■ **Texte à lire**:
- - - - - - -

La reprise des activités sanitaires à Nyakunde, dans le territoire d’Irumu en Ituri, reste fragile après les violences du 15 juillet. Si les patients atteints d’Ebola qui avaient fui le Centre de traitement ont été ramenés, la fréquentation demeure faible et une partie du personnel soignant n’a pas encore repris le travail, signe d’une psychose persistante.
Un retour progressif mais incomplet des patients et des soignants
Selon l’Union des associations culturelles pour le développement de l’Ituri (UNADI), quatre malades d’Ebola qui s’étaient enfuis pendant les affrontements ont été reconduits par leurs proches et des membres de la communauté. Ce geste est encourageant, mais il ne suffit pas à rétablir la confiance. Le Centre de traitement d’Ebola enregistre encore une faible affluence, et certains agents de santé, notamment parmi les partenaires internationaux, ne sont toujours pas revenus. Cette situation ralentit la riposte contre la maladie dans une zone où chaque jour compte pour briser les chaînes de transmission.
Un climat de peur qui freine la lutte contre Ebola
Les violences du 15 juillet, déclenchées par la mort du chef de la milice Front patriotique et intégrationniste du Congo (FPIC), ont provoqué des déplacements de population et désorganisé les services de santé. Même si les activités économiques et sanitaires reprennent depuis le 20 juillet, la psychose reste vive. Les habitants redoutent de nouveaux incidents, ce qui les dissuade de se rendre au Centre de traitement ou de regagner leurs villages. L’UNADI et le Conseil provincial de la jeunesse appellent les déplacés à rentrer chez eux et exhortent le personnel soignant à reprendre ses activités, estimant que les conditions de sécurité se sont améliorées.

- - - - - - -

■ **Données fournies**:
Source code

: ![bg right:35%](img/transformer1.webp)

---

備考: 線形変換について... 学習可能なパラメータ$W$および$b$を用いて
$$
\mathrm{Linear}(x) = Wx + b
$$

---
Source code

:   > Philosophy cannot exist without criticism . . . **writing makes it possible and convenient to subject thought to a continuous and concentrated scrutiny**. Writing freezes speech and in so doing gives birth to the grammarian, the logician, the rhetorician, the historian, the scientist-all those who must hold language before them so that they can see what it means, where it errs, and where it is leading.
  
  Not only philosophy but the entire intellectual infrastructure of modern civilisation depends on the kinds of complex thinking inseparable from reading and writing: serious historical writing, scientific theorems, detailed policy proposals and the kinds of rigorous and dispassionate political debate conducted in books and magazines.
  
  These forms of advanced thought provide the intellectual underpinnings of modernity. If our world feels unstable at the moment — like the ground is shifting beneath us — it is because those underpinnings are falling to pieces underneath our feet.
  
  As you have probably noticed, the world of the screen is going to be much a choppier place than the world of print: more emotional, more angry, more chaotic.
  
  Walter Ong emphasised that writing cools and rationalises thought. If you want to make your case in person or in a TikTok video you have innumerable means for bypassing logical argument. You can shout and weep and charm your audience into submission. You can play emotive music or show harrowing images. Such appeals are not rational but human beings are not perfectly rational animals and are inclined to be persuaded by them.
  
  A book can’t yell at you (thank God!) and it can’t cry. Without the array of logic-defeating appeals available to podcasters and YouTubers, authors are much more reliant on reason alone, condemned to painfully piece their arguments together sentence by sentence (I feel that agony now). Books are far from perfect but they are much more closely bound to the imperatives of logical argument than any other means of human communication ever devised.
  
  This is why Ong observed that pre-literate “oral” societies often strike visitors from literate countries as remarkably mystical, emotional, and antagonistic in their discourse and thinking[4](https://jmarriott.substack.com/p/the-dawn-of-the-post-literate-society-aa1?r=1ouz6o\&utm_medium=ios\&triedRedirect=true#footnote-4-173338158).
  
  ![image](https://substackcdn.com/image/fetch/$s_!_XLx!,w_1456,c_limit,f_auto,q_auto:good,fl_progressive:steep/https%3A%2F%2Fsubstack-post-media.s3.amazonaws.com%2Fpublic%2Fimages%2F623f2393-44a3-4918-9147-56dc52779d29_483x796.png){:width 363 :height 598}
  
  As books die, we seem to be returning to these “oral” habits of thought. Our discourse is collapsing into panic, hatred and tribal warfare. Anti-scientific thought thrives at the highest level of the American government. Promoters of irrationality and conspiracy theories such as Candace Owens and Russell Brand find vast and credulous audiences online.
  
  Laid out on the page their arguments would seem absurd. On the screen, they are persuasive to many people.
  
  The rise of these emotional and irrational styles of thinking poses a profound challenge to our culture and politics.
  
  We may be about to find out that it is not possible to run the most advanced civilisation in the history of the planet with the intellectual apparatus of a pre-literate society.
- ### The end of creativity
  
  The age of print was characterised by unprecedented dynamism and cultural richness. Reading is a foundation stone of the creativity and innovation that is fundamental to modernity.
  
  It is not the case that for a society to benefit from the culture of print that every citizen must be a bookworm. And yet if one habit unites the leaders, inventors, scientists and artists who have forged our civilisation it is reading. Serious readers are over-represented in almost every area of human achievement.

- - - - - - -

■ **Énoncé**:
Restituez à l'identique le passage du texte sur Ebola à Nyakunde qui va de « Un retour progressif » jusqu'à « chaînes de transmission. ».

■ **Solution détaillée**:
Un retour progressif mais incomplet des patients et des soignants
Selon l’Union des associations culturelles pour le développement de l’Ituri (UNADI), quatre malades d’Ebola qui s’étaient enfuis pendant les affrontements ont été reconduits par leurs proches et des membres de la communauté. Ce geste est encourageant, mais il ne suffit pas à rétablir la confiance. Le Centre de traitement d’Ebola enregistre encore une faible affluence, et certains agents de santé, notamment parmi les partenaires internationaux, ne sont toujours pas revenus. Cette situation ralentit la riposte contre la maladie dans une zone où chaque jour compte pour briser les chaînes de transmission.